Diğer maçlara bir bakacak olursak; İsviçre ve Çek Cumhuriyeti çok da iddialı olmadıklarını bu maçla göstermiş oldular . İsviçre gayretli bir futbol sergilemesine karşın basit bir hatayla golü kalesinde gördü. Çekler ancak bu şekilde maç kazanabilirdi ve kazandılar.

Herkesin sahada değil tribünde olmalılar dediği Avusturya güçlü Hırvatları epey yıprattı fakat yıkamadı.özellikle Harnik ve ikinci yarıda oyuna giren Türk asıllı Ümit Korkmaz hırvatlara zor anlar yaşattı.Hırvatistan'da da Modric kumaşının kalitesini ve iyi bir seçim olduğunu Tottenham'a göstermiş oldu.

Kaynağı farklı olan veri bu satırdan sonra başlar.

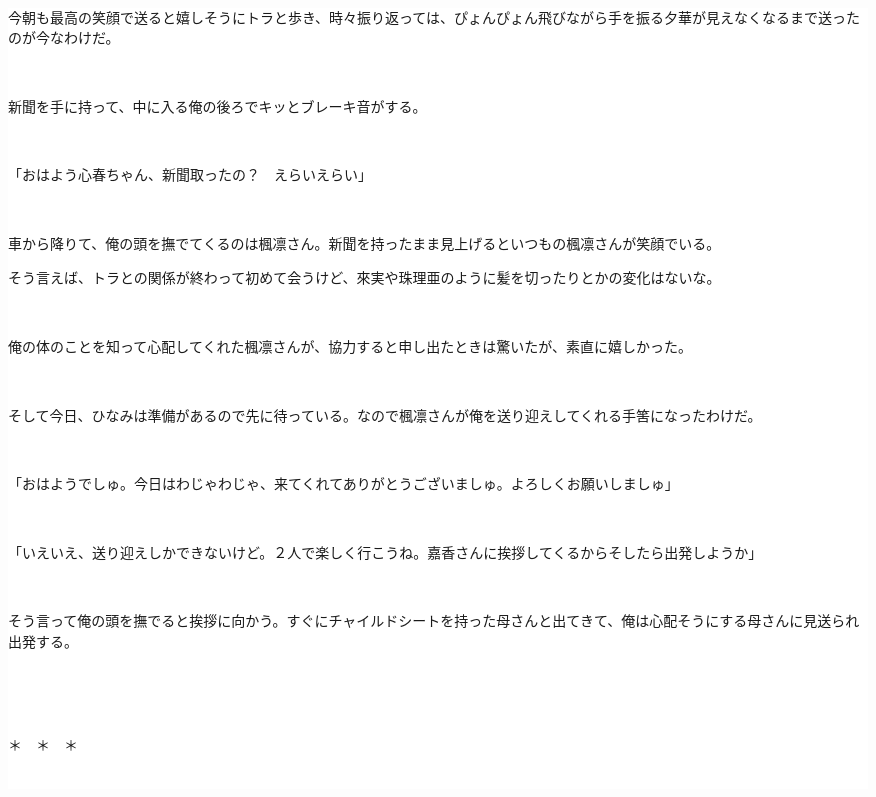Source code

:   今朝も最高の笑顔で送ると嬉しそうにトラと歩き、時々振り返っては、ぴょんぴょん飛びながら手を振る夕華が見えなくなるまで送ったのが今なわけだ。
 </p>
 <p id="L18">
  <br/>
 </p>
 <p id="L19">
  新聞を手に持って、中に入る俺の後ろでキッとブレーキ音がする。
 </p>
 <p id="L20">
  <br/>
 </p>
 <p id="L21">
  「おはよう心春ちゃん、新聞取ったの？　えらいえらい」
 </p>
 <p id="L22">
  <br/>
 </p>
 <p id="L23">
  車から降りて、俺の頭を撫でてくるのは楓凛さん。新聞を持ったまま見上げるといつもの楓凛さんが笑顔でいる。
 </p>
 <p id="L24">
  そう言えば、トラとの関係が終わって初めて会うけど、來実や珠理亜のように髪を切ったりとかの変化はないな。
 </p>
 <p id="L25">
  <br/>
 </p>
 <p id="L26">
  俺の体のことを知って心配してくれた楓凛さんが、協力すると申し出たときは驚いたが、素直に嬉しかった。
 </p>
 <p id="L27">
  <br/>
 </p>
 <p id="L28">
  そして今日、ひなみは準備があるので先に待っている。なので楓凛さんが俺を送り迎えしてくれる手筈になったわけだ。
 </p>
 <p id="L29">
  <br/>
 </p>
 <p id="L30">
  「おはようでしゅ。今日はわじゃわじゃ、来てくれてありがとうございましゅ。よろしくお願いしましゅ」
 </p>
 <p id="L31">
  <br/>
 </p>
 <p id="L32">
  「いえいえ、送り迎えしかできないけど。２人で楽しく行こうね。嘉香さんに挨拶してくるからそしたら出発しようか」
 </p>
 <p id="L33">
  <br/>
 </p>
 <p id="L34">
  そう言って俺の頭を撫でると挨拶に向かう。すぐにチャイルドシートを持った母さんと出てきて、俺は心配そうにする母さんに見送られ出発する。
 </p>
 <p id="L35">
  <br/>
 </p>
 <p id="L36">
  <br/>
 </p>
 <p id="L37">
  ＊　＊　＊
 </p>
 <p id="L38">
  <br/>
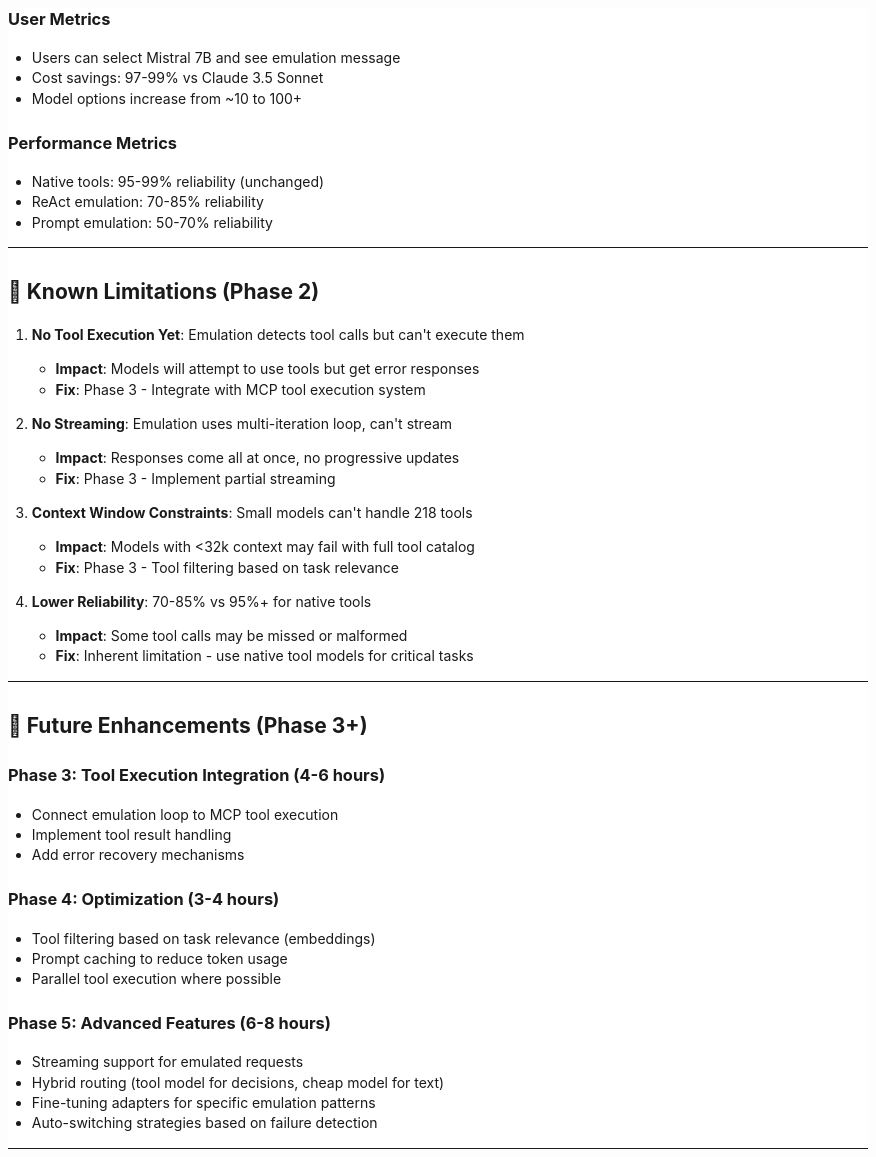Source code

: ### User Metrics
- Users can select Mistral 7B and see emulation message
- Cost savings: 97-99% vs Claude 3.5 Sonnet
- Model options increase from ~10 to 100+

### Performance Metrics
- Native tools: 95-99% reliability (unchanged)
- ReAct emulation: 70-85% reliability
- Prompt emulation: 50-70% reliability

---

## 🚧 Known Limitations (Phase 2)

1. **No Tool Execution Yet**: Emulation detects tool calls but can't execute them
   - **Impact**: Models will attempt to use tools but get error responses
   - **Fix**: Phase 3 - Integrate with MCP tool execution system

2. **No Streaming**: Emulation uses multi-iteration loop, can't stream
   - **Impact**: Responses come all at once, no progressive updates
   - **Fix**: Phase 3 - Implement partial streaming

3. **Context Window Constraints**: Small models can't handle 218 tools
   - **Impact**: Models with <32k context may fail with full tool catalog
   - **Fix**: Phase 3 - Tool filtering based on task relevance

4. **Lower Reliability**: 70-85% vs 95%+ for native tools
   - **Impact**: Some tool calls may be missed or malformed
   - **Fix**: Inherent limitation - use native tool models for critical tasks

---

## 🔮 Future Enhancements (Phase 3+)

### Phase 3: Tool Execution Integration (4-6 hours)
- Connect emulation loop to MCP tool execution
- Implement tool result handling
- Add error recovery mechanisms

### Phase 4: Optimization (3-4 hours)
- Tool filtering based on task relevance (embeddings)
- Prompt caching to reduce token usage
- Parallel tool execution where possible

### Phase 5: Advanced Features (6-8 hours)
- Streaming support for emulated requests
- Hybrid routing (tool model for decisions, cheap model for text)
- Fine-tuning adapters for specific emulation patterns
- Auto-switching strategies based on failure detection

---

Dünün son maçında ise "Turnuva Takımı" denince akla gelen Almanya yine bu söylemi boş çıkarmadı. Düzenli çıkışlar ve isabetli paslarla Polonyalıları oyuna hapsettiler ve çok etkili olmalarını engellediler.Dünyanın en kaliteli sol beklerinden olan Lahm sağ kanatta neler yapabileceğini de göstermiş oldu.Ballack tam bir lider gibi oynadı.Podolski nin sol açıkta oynayarak iki gol atması da koklama yetisinin ne kadar üstün olduğunu kanıtlamış oldu.Klose yi de unutmamak lazım tabi ki yüzde yüzlük iki gol pası verdi ve birisi gol oldu.Tüm hatlarıyla güzel bir oyun sergileyen Almanlar gösterişsiz ama rahat bir galibiyet aldı ve bir kez daha finalin mutlak favorisi olduğunun altını çizmiş oldu.